Study text >>
This new molecule did not appear in the absence of HABP35-F, indicating that it originated from this peptide. In order to confirm that fragmentation occurred at the N-terminus (as opposed to the C-terminus), HABP35-B was incubated for 12 hours with rabbit vitreous. With HABP35-B a new ion also appeared, containing a comparable loss in MW to that seen with HABP35-F. This indicated that the both HABP35-F and HABP35-B undergo alteration at their identical N-termini as opposed to their different C-termini (different due to different labelling modifications). In order to further confirm that HABP35-F was being enzymatically digested at the N- terminus, the proportion of HABP35-F that could be detected following incubation was assessed, with or without bestatin. Bestatin is an aminopeptidase inhibitor. Aminopeptidases catalyse the cleavage of amino acids from the N-terminus of peptides/proteins. Bestatin significantly increased the proportion of HABP35-F that was detected after 6 hours of incubation with rabbit vitreous (p = 0.01 - unpaired student t-test) (Figure 10). This confirmed that aminopeptidases were involved in enzymatic digestion of HABP35-F. Although this degradation does not render the peptides ineffective for clinical treatments, the vulnerability of the N-terminal leucine residue to enzymatic digestion in rabbit vitreous was problematic as it reduced the ability to quantify all the remaining peptide (both the intact and fragmented version) using mass spectrometry in SIM mode. The HABP35-F fragment would not be detected when scanning for HABP35-F using SIM mode. In order to optimise detection, further other protease inhibitors were added (aprotinin, bestatin, E-64, leupeptin). These protease inhibitors showed a trend towards protection of HABP35-F (Figure 11).

Extracted data >>
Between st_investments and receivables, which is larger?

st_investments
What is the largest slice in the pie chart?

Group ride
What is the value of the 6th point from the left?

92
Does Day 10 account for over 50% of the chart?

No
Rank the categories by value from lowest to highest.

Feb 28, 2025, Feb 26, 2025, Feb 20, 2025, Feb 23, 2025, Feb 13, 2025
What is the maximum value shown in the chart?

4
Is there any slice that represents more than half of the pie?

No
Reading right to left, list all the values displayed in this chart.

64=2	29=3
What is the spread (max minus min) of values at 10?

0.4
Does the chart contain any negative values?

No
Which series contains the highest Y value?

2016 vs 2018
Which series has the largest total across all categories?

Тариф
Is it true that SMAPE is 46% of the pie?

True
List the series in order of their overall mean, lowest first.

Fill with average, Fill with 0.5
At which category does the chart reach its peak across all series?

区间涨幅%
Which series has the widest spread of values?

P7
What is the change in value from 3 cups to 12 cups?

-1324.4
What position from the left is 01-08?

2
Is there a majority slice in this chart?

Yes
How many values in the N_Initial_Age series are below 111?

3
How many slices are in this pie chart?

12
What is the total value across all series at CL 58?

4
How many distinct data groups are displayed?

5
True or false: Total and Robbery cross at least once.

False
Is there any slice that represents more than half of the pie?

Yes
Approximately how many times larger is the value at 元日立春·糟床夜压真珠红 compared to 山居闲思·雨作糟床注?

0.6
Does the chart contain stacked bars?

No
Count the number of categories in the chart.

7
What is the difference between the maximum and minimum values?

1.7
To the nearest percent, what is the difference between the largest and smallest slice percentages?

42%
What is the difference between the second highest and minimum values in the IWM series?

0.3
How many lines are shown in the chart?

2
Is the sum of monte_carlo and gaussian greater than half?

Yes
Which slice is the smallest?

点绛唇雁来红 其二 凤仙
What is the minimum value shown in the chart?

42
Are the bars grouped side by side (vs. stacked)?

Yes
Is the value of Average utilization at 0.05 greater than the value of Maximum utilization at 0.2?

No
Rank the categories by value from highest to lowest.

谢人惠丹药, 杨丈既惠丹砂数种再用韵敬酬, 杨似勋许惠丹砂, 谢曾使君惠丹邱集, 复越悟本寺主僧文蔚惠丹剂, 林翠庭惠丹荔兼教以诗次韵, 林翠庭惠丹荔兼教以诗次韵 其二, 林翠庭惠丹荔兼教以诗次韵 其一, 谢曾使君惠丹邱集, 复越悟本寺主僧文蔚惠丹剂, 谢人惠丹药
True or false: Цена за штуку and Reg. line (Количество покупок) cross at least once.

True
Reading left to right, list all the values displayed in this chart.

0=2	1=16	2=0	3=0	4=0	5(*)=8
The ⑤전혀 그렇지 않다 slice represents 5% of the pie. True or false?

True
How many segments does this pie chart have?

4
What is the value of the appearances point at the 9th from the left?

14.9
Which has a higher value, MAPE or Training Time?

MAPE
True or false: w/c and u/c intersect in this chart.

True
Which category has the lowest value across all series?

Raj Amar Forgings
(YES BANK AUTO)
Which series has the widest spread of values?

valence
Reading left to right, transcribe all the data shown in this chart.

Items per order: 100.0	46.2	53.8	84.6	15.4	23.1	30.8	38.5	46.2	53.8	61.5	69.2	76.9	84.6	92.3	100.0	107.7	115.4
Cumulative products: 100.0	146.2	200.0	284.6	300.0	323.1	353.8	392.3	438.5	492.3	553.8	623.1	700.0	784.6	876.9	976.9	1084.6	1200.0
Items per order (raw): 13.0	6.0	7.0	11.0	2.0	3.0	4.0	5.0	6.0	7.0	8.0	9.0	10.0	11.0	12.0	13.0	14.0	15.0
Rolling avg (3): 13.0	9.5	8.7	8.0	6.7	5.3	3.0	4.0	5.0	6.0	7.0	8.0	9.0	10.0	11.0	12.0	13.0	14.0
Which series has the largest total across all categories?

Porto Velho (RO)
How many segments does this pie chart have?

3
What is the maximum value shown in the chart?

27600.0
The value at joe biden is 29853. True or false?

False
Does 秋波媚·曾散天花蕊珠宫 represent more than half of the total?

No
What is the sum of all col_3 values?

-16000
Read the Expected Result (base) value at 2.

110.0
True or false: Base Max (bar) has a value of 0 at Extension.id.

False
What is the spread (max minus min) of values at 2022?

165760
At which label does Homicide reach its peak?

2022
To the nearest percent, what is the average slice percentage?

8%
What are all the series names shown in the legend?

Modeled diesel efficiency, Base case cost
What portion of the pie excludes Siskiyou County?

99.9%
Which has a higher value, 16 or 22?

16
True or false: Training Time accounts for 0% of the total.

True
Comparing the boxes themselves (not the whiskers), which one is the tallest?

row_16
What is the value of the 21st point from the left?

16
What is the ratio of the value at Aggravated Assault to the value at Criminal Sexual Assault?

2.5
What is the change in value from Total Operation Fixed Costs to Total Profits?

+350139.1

Required actions >>
• 1. List the protease inhibitors that the peptide degradation text says were added to optimize detection of HABP35-F.
• 2. Using the peptide degradation text, decide whether each statement agrees with it. (a) HABP35-B was incubated with rabbit vitreous for 12 hours. (b) The degradation makes the peptides ineffective for clinical treatments. (c) The effect of bestatin on HABP35-F was measured after 12 hours of incubation.

Numbered answers >>
• 1. aprotinin, bestatin, E-64, leupeptin

• 2.
(a) Yes: "HABP35-B was incubated for 12 hours with rabbit vitreous"
(b) No: "this degradation does not render the peptides ineffective for clinical treatments"
(c) No: "after 6 hours of incubation with rabbit vitreous"